Por Ricardo Valverde – da Agência Fiocruz
As doenças negligenciadas são aquelas causadas por agentes infecciosos ou parasitas e são consideradas endêmicas em populações de baixa renda. Essas enfermidades também apresentam indicadores inaceitáveis e investimentos reduzidos em pesquisas, produção de medicamentos e em seu controle. As doenças tropicais, como a malária, a doença de Chagas, a doença do sono (tripanossomíase humana africana, THA), a leishmaniose visceral (LV), a filariose linfática, o dengue e a esquistossomose continuam sendo algumas das principais causas de morbidade e mortalidade em todo o mundo. Estas enfermidades, conhecidas como doenças negligenciadas, incapacitam ou matam milhões de pessoas e representam uma necessidade médica importante que permanece não atendida. Embora as doenças tropicais e a tuberculose sejam responsáveis por 11,4% da carga global de doença, apenas 21 (1,3%) dos 1.556 novos medicamentos registrados entre 1975 e 2004, foram desenvolvidos especificamente para essas doenças. Portanto, 1.535 medicamentos foram registrados para outras doenças.
As doenças negligenciadas são um grupo de doenças tropicais endêmicas, especialmente entre as populações pobres da África, Ásia e América Latina. Juntas, causam entre 500 mil e 1 milhão de óbitos anualmente. As medidas preventivas e o tratamento para algumas dessas moléstias são conhecidos, mas não são disponíveis universalmente nas áreas mais pobres do mundo. Em alguns casos, o tratamento é relativamente barato. Em comparação às doenças negligenciadas, as três grandes enfermidades (Aids, tuberculose e malária), geralmente recebem mais recursos, inclusive para pesquisa. As doenças negligenciadas podem também tornar a Aids e a tuberculose mais letais.

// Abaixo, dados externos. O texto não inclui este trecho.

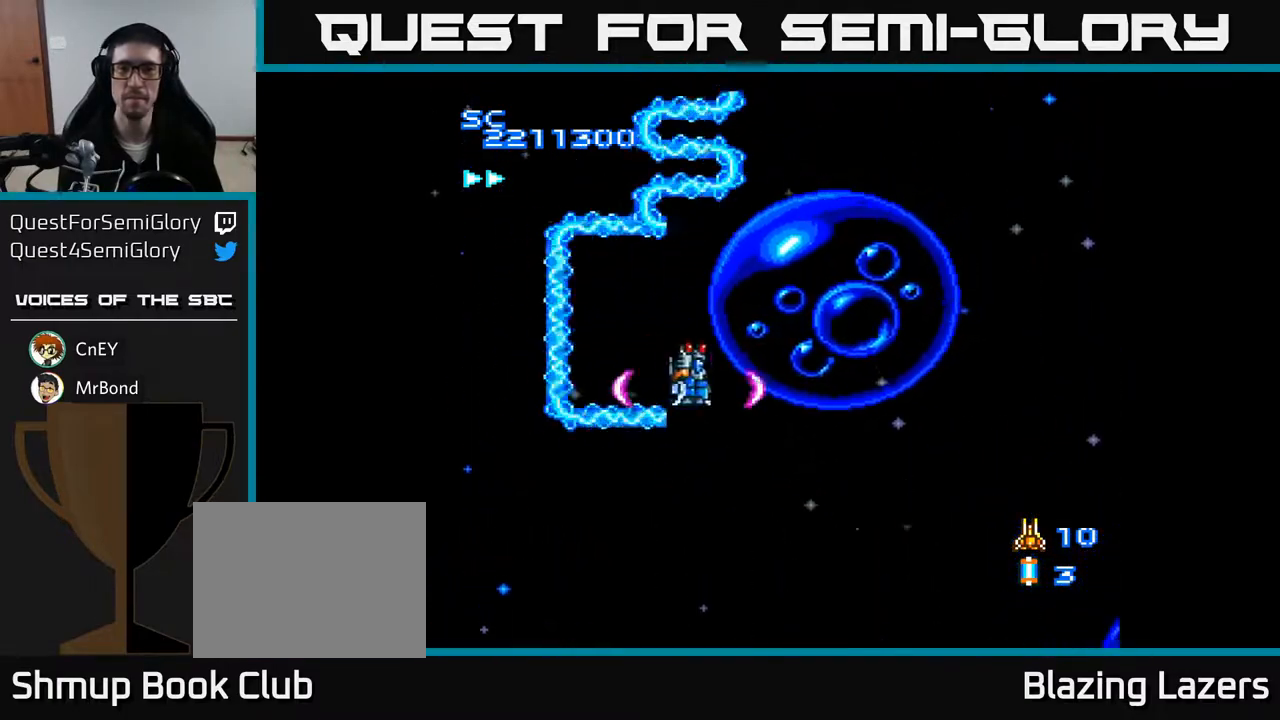
{"buttons": ["A", "DPAD_RIGHT"], "right_stick": "center", "events": []}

Um estudo recente sobre o financiamento mundial de inovação para doenças negligenciadas (G-Finder2, na sigla em inglês) revelou que menos de 5% deste financiamento foram investidos no grupo das doenças extremamente negligenciadas, ou seja, doença do sono, leishmaniose visceral e doença de Chagas, ainda que mais de 500 milhões de pessoas sejam ameaçadas por estas três doenças parasitárias. As doenças negligenciadas são um problema global de saúde pública, mas a P&D das indústrias farmacêuticas é orientada quase sempre pelo lucro, estando o setor industrial privado focado nas doenças globais para as quais medicamentos podem ser produzidos e comercializados com geração de lucros. Com baixo poder aquisitivo e sem influência política, os pacientes e sistemas de saúde mais pobres não conseguem gerar o retorno financeiro exigido pela maior parte das empresas voltadas ao lucro.

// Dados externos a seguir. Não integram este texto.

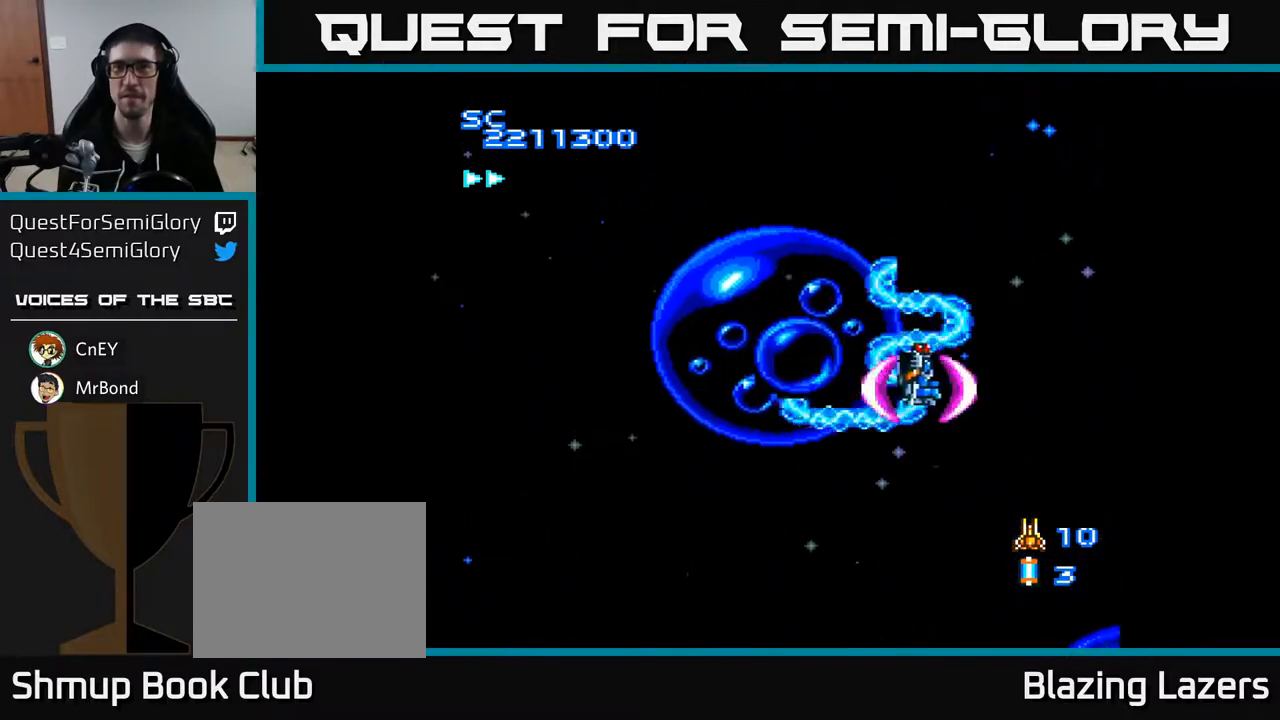
{"buttons": ["A", "DPAD_LEFT"], "right_stick": "center", "events": [[200, "DPAD_RIGHT", "up"], [250, "DPAD_LEFT", "down"]]}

Esse cenário levou à criação da iniciativa Medicamentos para Doenças Negligenciadas (DNDi), uma organização de pesquisa e desenvolvimento sem fins lucrativos que trabalha com a finalidade de oferecer novos tratamentos para doenças negligenciadas, em particular, para a doença do sono (tripanossomíase humana africana), doença de Chagas, leishmaniose, infecções por helmintos específicos (filariais), malária e HIV pediátrico. Desde a sua criação em 2003, a DNDi disponibilizou seis tratamentos: dois antimaláricos de dose fixa (ASAQ e ASMQ), a terapia combinada de nifurtimox e eflornitina (NECT) para a fase avançada da doença do sono, a terapia combinada à base de estibogluconato de sódio e paromomicina (SSG & PM) para a leishmaniose visceral na África, um conjunto de terapias de combinação para a leishmaniose visceral na Ásia e uma dosagem pediátrica do benznidazol para a doença de Chagas. O escritório regional da DNDi na América Latina está sediado no Rio de Janeiro, onde funciona desde 2004. E a Fiocruz tem sido um importante parceiro da DNDi. Após seu lançamento, em abril de 2008, a DNDi e o Instituto de Tecnolgia em Fármacos (Farmanguinhos/Fiocruz) concluíram a transferência de tecnologia do ASMQ para a empresa farmacêutic Cipla, na Índia. Atualmente, um estúdio clínico multicêntrico de fase 4 avalia o ASMQ como possível alternativa para o tratamento da malária na África.
No fim de 2012, a Fundação anunciou a assinatura de um acordo colaborativo para o desenvolvimento de novos medicamentos e vacinas para doenças negligenciadas típicas dos trópicos. A parceria terá início com a produção de um medicamento para o combate à malária cerebral, que ocorre quando o protozoário causador da doença adere às paredes dos vasos sanguíneos na região do cérebro, o que resulta na obstrução do fluxo sanguíneo.